KhiopsML
diff --git a/‎khiops/sklearn/dataset.py‎
Lines changed: 20 additions & 201 deletions b/‎khiops/sklearn/dataset.py‎
Lines changed: 20 additions & 201 deletions
@@ -7,8 +7,6 @@
 """Classes for handling diverse data tables"""
 import csv
 import io
-import json
-import warnings
 from abc import ABC, abstractmethod
 from collections.abc import Iterable, Mapping, Sequence
 
@@ -429,11 +427,11 @@ class Dataset:
 
     Parameters
     ----------
-    X : `pandas.DataFrame` or dict (**Deprecated types**: tuple and list)

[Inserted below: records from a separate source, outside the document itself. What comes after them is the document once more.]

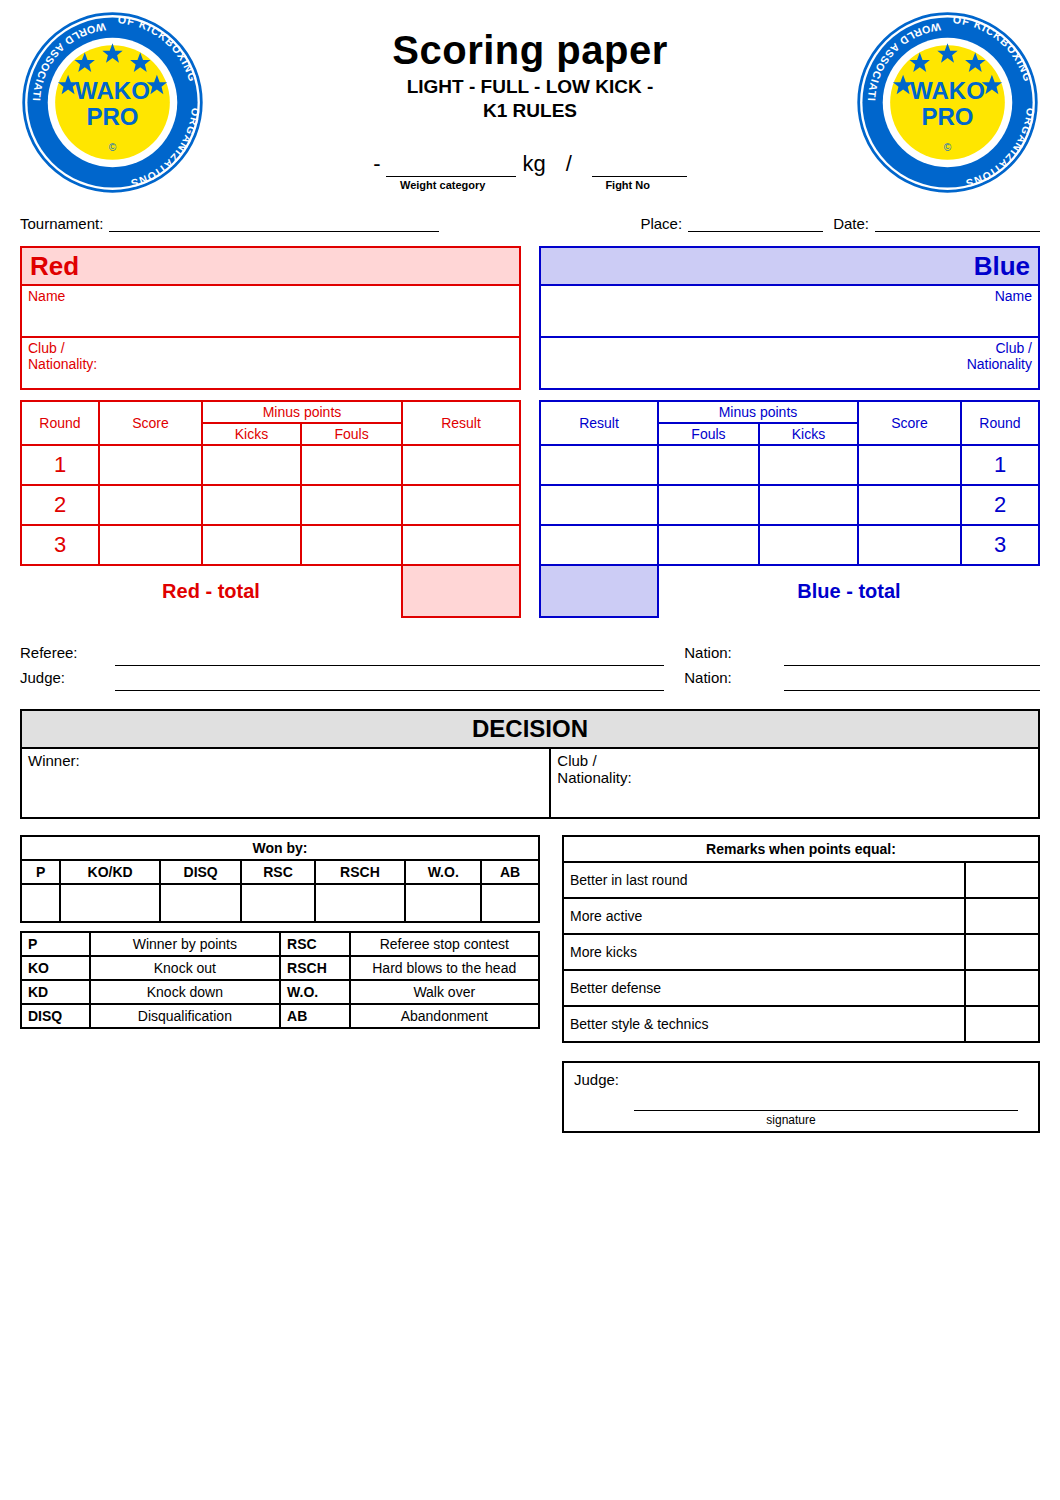WAKO PRO © WORLD ASSOCIATION OF KICKBOXING ORGANIZATIONS
Scoring paper
LIGHT - FULL - LOW KICK -
K1 RULES
- kg /
Weight category Fight No
WAKO PRO © WORLD ASSOCIATION OF KICKBOXING ORGANIZATIONS
Tournament:
Place:
Date:
| Red |
| Name |
| Club / Nationality: |
| Round | Score | Minus points | Result |
| --- | --- | --- | --- |
| Kicks | Fouls |
| 1 | | | | |
| 2 | | | | |
| 3 | | | | |
| Red - total | |
| Blue |
| Name |
| Club / Nationality |
| Result | Minus points | Score | Round |
| --- | --- | --- | --- |
| Fouls | Kicks |
| | | | | 1 |
| | | | | 2 |
| | | | | 3 |
| | Blue - total |
| Referee: | | Nation: | |
| Judge: | | Nation: | |
| DECISION |
| Winner: | Club / Nationality: |
| Won by: |
| P | KO/KD | DISQ | RSC | RSCH | W.O. | AB |
| P | Winner by points | RSC | Referee stop contest |
| KO | Knock out | RSCH | Hard blows to the head |
| KD | Knock down | W.O. | Walk over |
| DISQ | Disqualification | AB | Abandonment |
| Remarks when points equal: |
| Better in last round | |
| More active | |
| More kicks | |
| Better defense | |
| Better style & technics | |
Judge:
signature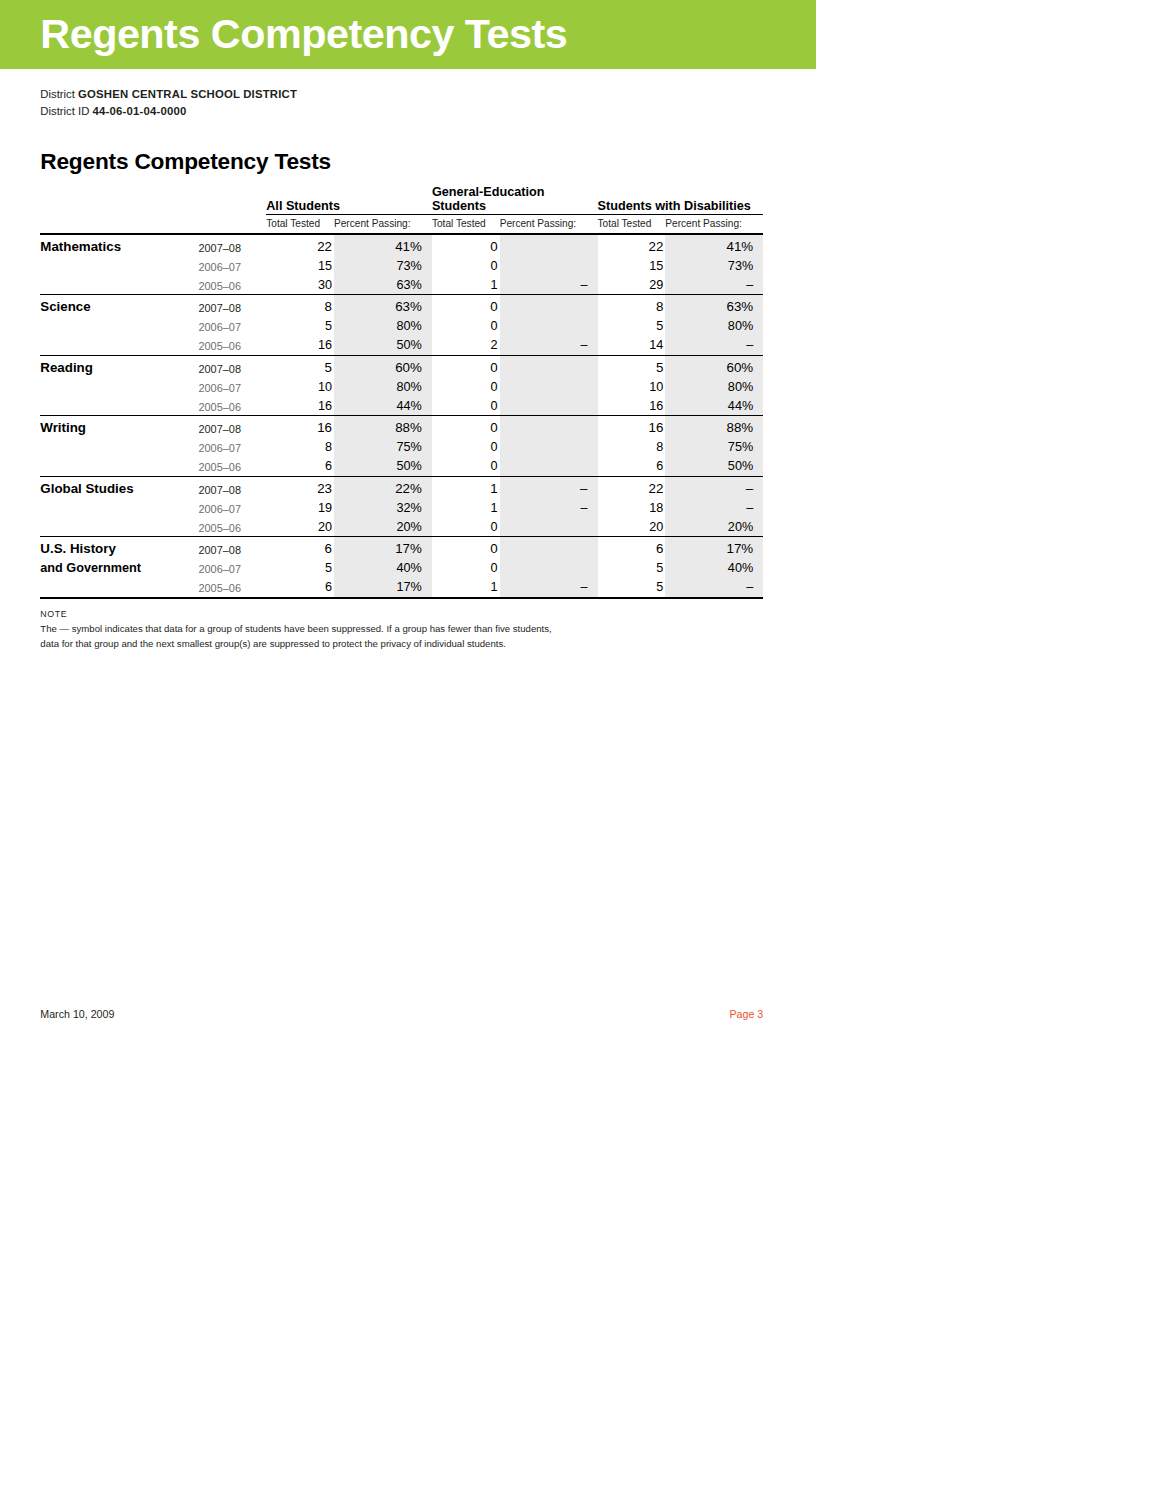Regents Competency Tests
District GOSHEN CENTRAL SCHOOL DISTRICT
District ID 44-06-01-04-0000
Regents Competency Tests
| | | All Students | General-Education Students | Students with Disabilities |
| --- | --- | --- | --- | --- |
| | | Total Tested | Percent Passing: | Total Tested | Percent Passing: | Total Tested | Percent Passing: |
| Mathematics | 2007–08 | 22 | 41% | 0 | | 22 | 41% |
| | 2006–07 | 15 | 73% | 0 | | 15 | 73% |
| | 2005–06 | 30 | 63% | 1 | – | 29 | – |
| Science | 2007–08 | 8 | 63% | 0 | | 8 | 63% |
| | 2006–07 | 5 | 80% | 0 | | 5 | 80% |
| | 2005–06 | 16 | 50% | 2 | – | 14 | – |
| Reading | 2007–08 | 5 | 60% | 0 | | 5 | 60% |
| | 2006–07 | 10 | 80% | 0 | | 10 | 80% |
| | 2005–06 | 16 | 44% | 0 | | 16 | 44% |
| Writing | 2007–08 | 16 | 88% | 0 | | 16 | 88% |
| | 2006–07 | 8 | 75% | 0 | | 8 | 75% |
| | 2005–06 | 6 | 50% | 0 | | 6 | 50% |
| Global Studies | 2007–08 | 23 | 22% | 1 | – | 22 | – |
| | 2006–07 | 19 | 32% | 1 | – | 18 | – |
| | 2005–06 | 20 | 20% | 0 | | 20 | 20% |
| U.S. History | 2007–08 | 6 | 17% | 0 | | 6 | 17% |
| and Government | 2006–07 | 5 | 40% | 0 | | 5 | 40% |
| | 2005–06 | 6 | 17% | 1 | – | 5 | – |
NOTE
The — symbol indicates that data for a group of students have been suppressed. If a group has fewer than five students,
data for that group and the next smallest group(s) are suppressed to protect the privacy of individual students.
March 10, 2009 Page 3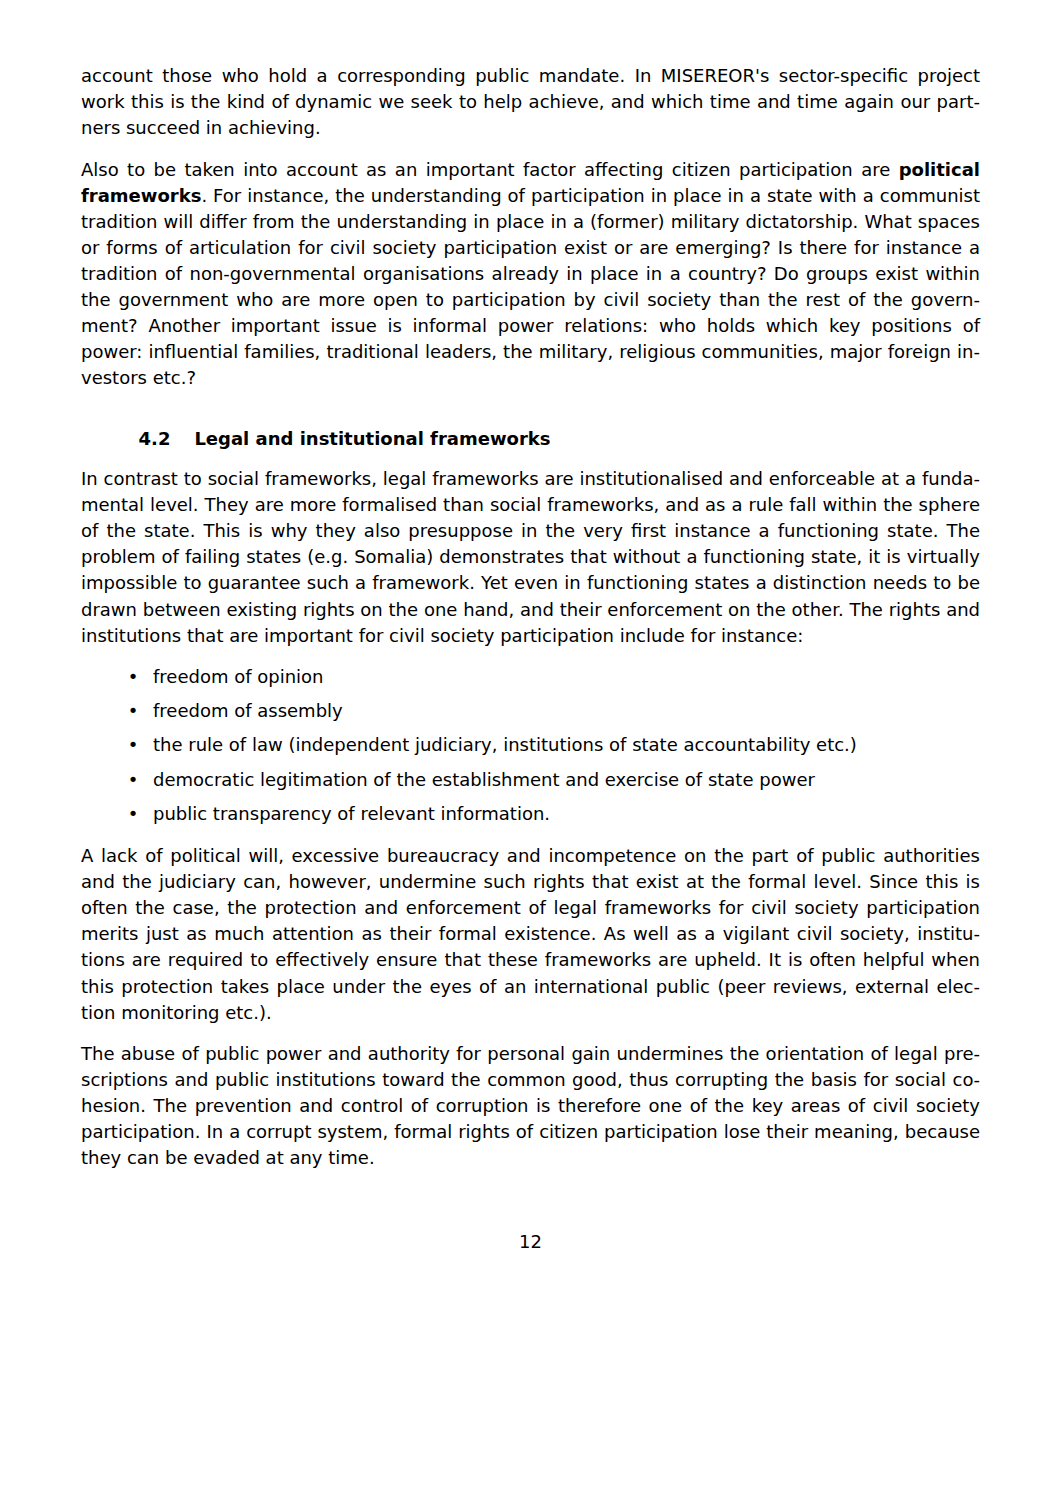account those who hold a corresponding public mandate. In MISEREOR's sector-specific project work this is the kind of dynamic we seek to help achieve, and which time and time again our partners succeed in achieving.
Also to be taken into account as an important factor affecting citizen participation are political frameworks. For instance, the understanding of participation in place in a state with a communist tradition will differ from the understanding in place in a (former) military dictatorship. What spaces or forms of articulation for civil society participation exist or are emerging? Is there for instance a tradition of non-governmental organisations already in place in a country? Do groups exist within the government who are more open to participation by civil society than the rest of the government? Another important issue is informal power relations: who holds which key positions of power: influential families, traditional leaders, the military, religious communities, major foreign investors etc.?
4.2 Legal and institutional frameworks
In contrast to social frameworks, legal frameworks are institutionalised and enforceable at a fundamental level. They are more formalised than social frameworks, and as a rule fall within the sphere of the state. This is why they also presuppose in the very first instance a functioning state. The problem of failing states (e.g. Somalia) demonstrates that without a functioning state, it is virtually impossible to guarantee such a framework. Yet even in functioning states a distinction needs to be drawn between existing rights on the one hand, and their enforcement on the other. The rights and institutions that are important for civil society participation include for instance:
freedom of opinion
freedom of assembly
the rule of law (independent judiciary, institutions of state accountability etc.)
democratic legitimation of the establishment and exercise of state power
public transparency of relevant information.
A lack of political will, excessive bureaucracy and incompetence on the part of public authorities and the judiciary can, however, undermine such rights that exist at the formal level. Since this is often the case, the protection and enforcement of legal frameworks for civil society participation merits just as much attention as their formal existence. As well as a vigilant civil society, institutions are required to effectively ensure that these frameworks are upheld. It is often helpful when this protection takes place under the eyes of an international public (peer reviews, external election monitoring etc.).
The abuse of public power and authority for personal gain undermines the orientation of legal prescriptions and public institutions toward the common good, thus corrupting the basis for social cohesion. The prevention and control of corruption is therefore one of the key areas of civil society participation. In a corrupt system, formal rights of citizen participation lose their meaning, because they can be evaded at any time.
12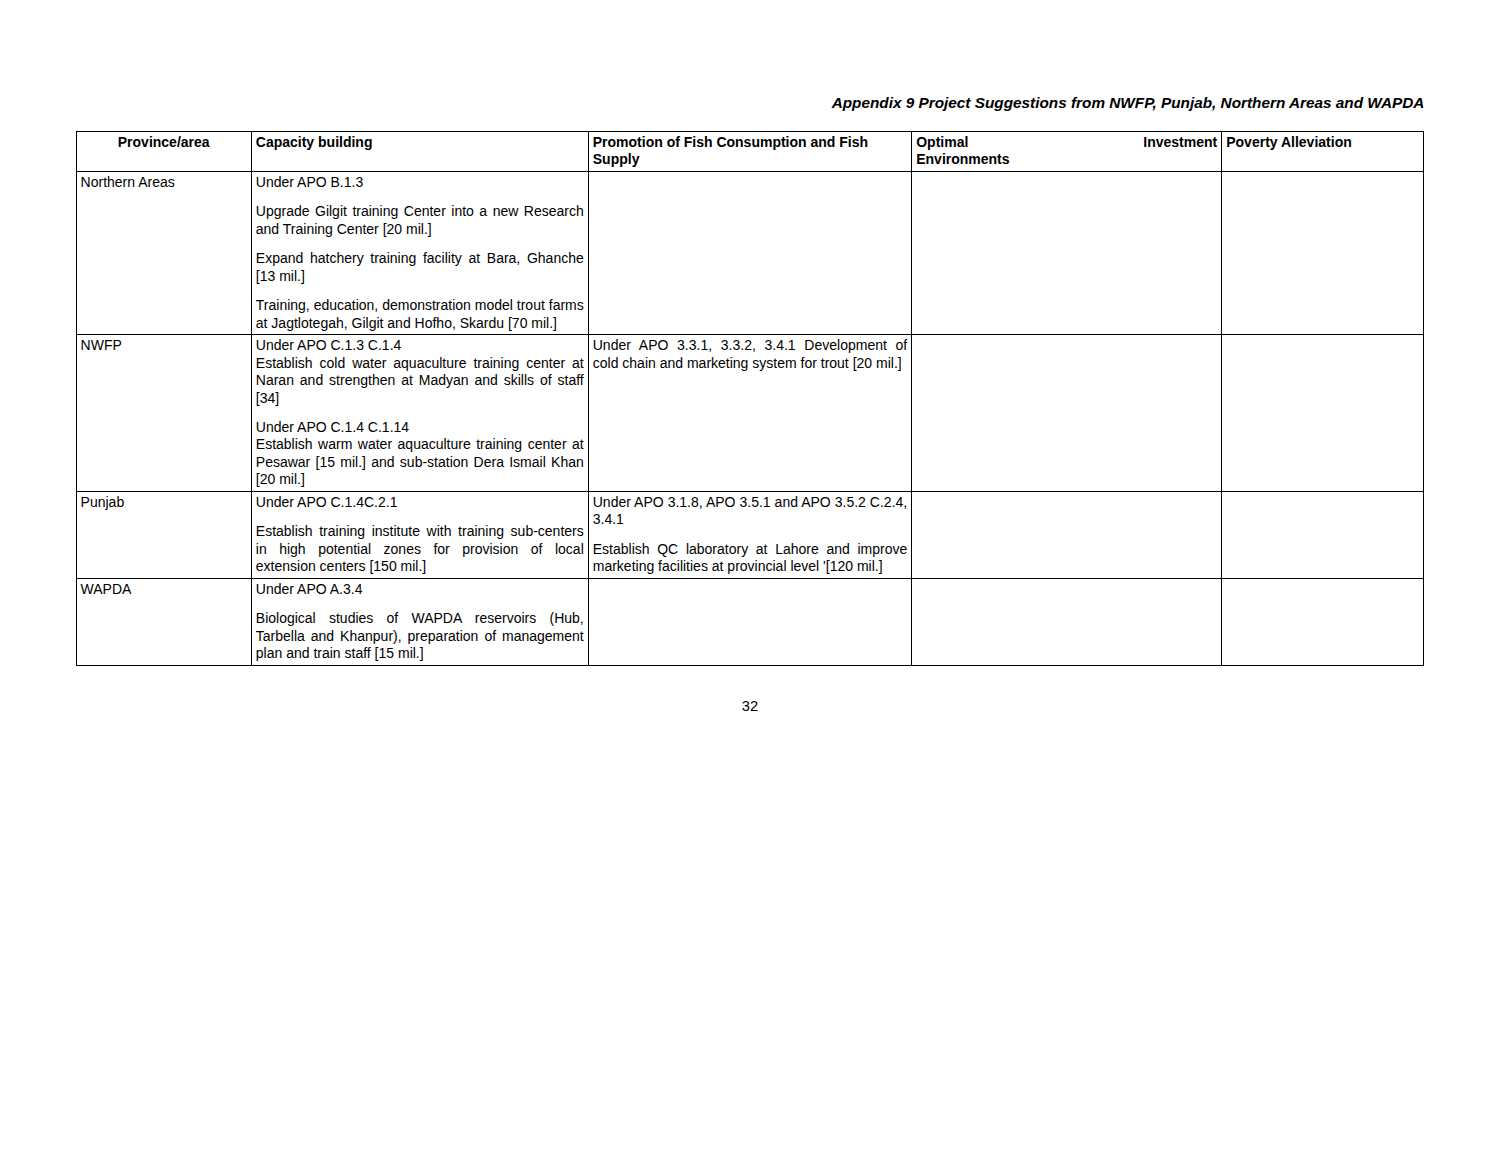Appendix 9 Project Suggestions from NWFP, Punjab, Northern Areas and WAPDA
| Province/area | Capacity building | Promotion of Fish Consumption and Fish Supply | Optimal Investment Environments | Poverty Alleviation |
| --- | --- | --- | --- | --- |
| Northern Areas | Under APO B.1.3 Upgrade Gilgit training Center into a new Research and Training Center [20 mil.] Expand hatchery training facility at Bara, Ghanche [13 mil.] Training, education, demonstration model trout farms at Jagtlotegah, Gilgit and Hofho, Skardu [70 mil.] | | | |
| NWFP | Under APO C.1.3 C.1.4 Establish cold water aquaculture training center at Naran and strengthen at Madyan and skills of staff [34] Under APO C.1.4 C.1.14 Establish warm water aquaculture training center at Pesawar [15 mil.] and sub-station Dera Ismail Khan [20 mil.] | Under APO 3.3.1, 3.3.2, 3.4.1 Development of cold chain and marketing system for trout [20 mil.] | | |
| Punjab | Under APO C.1.4C.2.1 Establish training institute with training sub-centers in high potential zones for provision of local extension centers [150 mil.] | Under APO 3.1.8, APO 3.5.1 and APO 3.5.2 C.2.4, 3.4.1 Establish QC laboratory at Lahore and improve marketing facilities at provincial level '[120 mil.] | | |
| WAPDA | Under APO A.3.4 Biological studies of WAPDA reservoirs (Hub, Tarbella and Khanpur), preparation of management plan and train staff [15 mil.] | | | |
32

+    X : `pandas.DataFrame` or dict
         Either:
           - A single dataframe
           - A ``dict`` dataset specification
-    y : `pandas.Series` or str, optional
+    y : `pandas.Series`, `pandas.DataFrame` or `numpy.ndarray`, optional
         The target column.
     categorical_target : bool, default True
         ``True`` if the vector ``y`` should be considered as a categorical variable. If
@@ -499,17 +497,6 @@ def __init__(self, X, y=None, categorical_target=True, key=None):
             table.name: table for table in [self.main_table] + self.secondary_tables
         }
 
-        # Deprecation warning for file-based datasets
-        if isinstance(self.main_table, FileTable):
-            warnings.warn(
-                deprecation_message(
-                    "File-based dataset spec",
-                    "11.0.0",
-                    "dataframe-based dataset or khiops.core API",
-                    quote=False,
-                ),
-            )
-
         # Post-conditions
         assert self.main_table is not None, "'main_table' is 'None' after init"
         assert isinstance(
@@ -566,39 +553,8 @@ def _init_tables_from_mapping(self, X):
             main_table_name = X["main_table"]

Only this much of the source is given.